| Görev verileri |

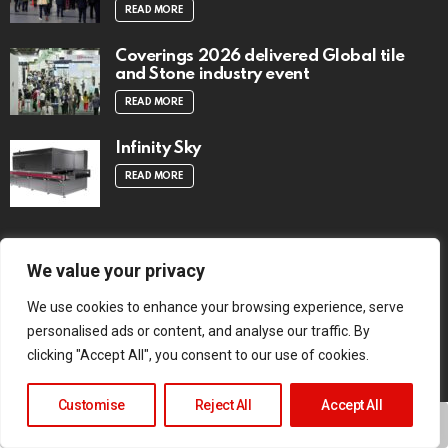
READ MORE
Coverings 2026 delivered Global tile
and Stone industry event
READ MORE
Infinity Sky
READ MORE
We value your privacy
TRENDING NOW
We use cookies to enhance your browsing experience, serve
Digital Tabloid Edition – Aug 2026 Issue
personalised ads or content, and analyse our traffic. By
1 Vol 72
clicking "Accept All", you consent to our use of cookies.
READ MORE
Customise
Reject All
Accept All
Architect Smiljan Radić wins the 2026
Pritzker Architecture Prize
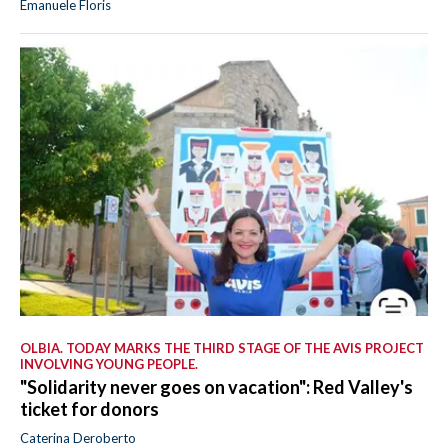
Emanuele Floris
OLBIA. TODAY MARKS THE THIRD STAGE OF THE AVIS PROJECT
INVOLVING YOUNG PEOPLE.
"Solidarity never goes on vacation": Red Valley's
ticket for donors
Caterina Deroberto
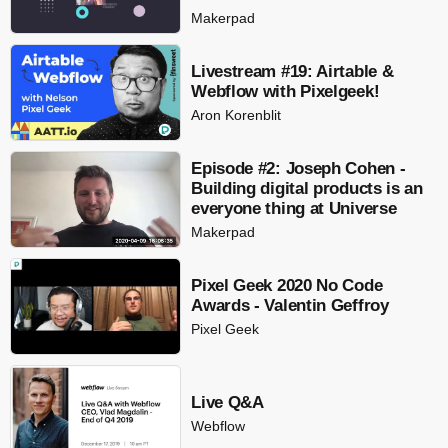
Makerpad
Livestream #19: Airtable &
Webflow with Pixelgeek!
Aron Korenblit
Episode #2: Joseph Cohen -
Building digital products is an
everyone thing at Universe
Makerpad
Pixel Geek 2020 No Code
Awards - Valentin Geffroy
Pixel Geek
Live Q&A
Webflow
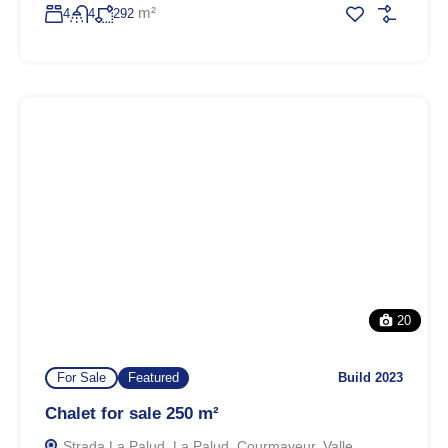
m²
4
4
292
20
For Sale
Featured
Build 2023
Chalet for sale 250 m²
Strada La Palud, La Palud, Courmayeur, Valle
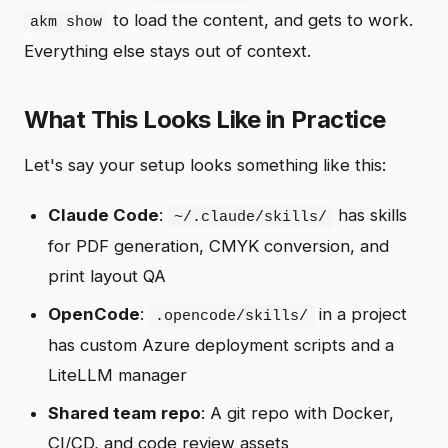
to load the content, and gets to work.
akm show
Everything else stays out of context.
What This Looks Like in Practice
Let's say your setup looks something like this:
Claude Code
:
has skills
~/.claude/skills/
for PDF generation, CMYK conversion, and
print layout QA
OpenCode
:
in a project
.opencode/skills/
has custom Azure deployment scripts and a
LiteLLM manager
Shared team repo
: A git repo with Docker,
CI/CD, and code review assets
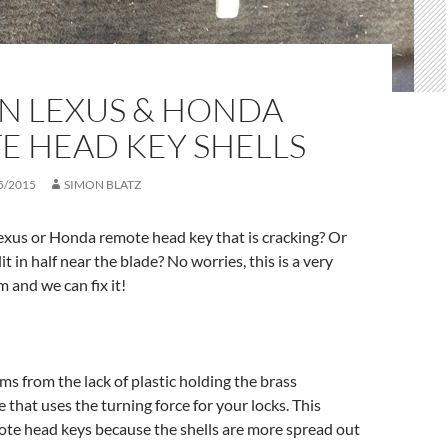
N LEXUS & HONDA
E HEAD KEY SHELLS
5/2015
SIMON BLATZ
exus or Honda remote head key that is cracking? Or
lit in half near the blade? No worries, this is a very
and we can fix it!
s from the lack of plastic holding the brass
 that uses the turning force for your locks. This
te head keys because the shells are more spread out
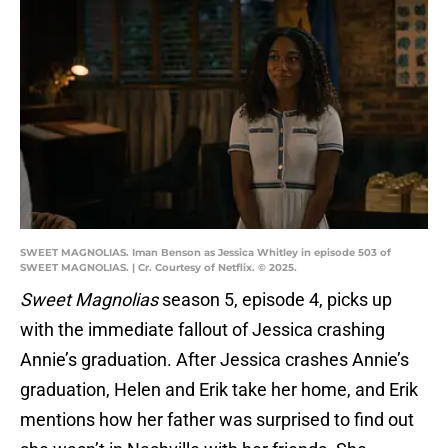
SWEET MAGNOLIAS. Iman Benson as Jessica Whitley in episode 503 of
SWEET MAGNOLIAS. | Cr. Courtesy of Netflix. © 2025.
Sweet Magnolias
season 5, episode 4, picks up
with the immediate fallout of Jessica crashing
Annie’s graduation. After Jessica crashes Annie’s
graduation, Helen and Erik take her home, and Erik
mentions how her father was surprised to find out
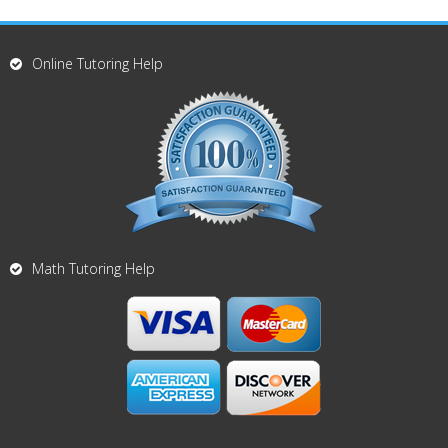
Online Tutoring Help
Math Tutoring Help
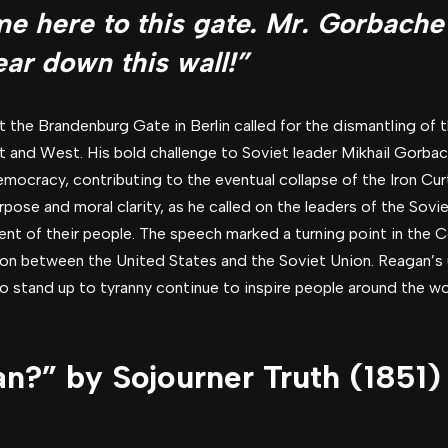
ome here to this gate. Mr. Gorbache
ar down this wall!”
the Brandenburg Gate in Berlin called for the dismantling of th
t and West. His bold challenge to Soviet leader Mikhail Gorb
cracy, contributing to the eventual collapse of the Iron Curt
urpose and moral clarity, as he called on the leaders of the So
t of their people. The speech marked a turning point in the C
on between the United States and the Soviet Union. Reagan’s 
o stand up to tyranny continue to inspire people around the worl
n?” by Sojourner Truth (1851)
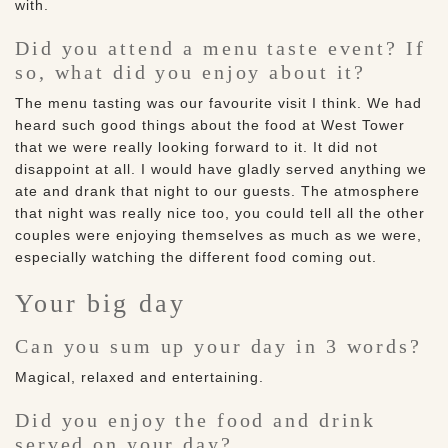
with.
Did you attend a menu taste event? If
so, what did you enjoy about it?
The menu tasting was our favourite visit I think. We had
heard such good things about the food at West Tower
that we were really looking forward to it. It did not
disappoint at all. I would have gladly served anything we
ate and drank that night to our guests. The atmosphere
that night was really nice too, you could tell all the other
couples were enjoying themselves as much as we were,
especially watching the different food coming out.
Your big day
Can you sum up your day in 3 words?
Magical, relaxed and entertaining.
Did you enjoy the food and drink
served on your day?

| Etkinlik |
Yukarıdaki veride "Accept" sözcüğünün geçtiği satırları sayın ve yalnızca sayıyı yazın; büyük ve küçük harf farkı önemlidir.

| Sonuç |
2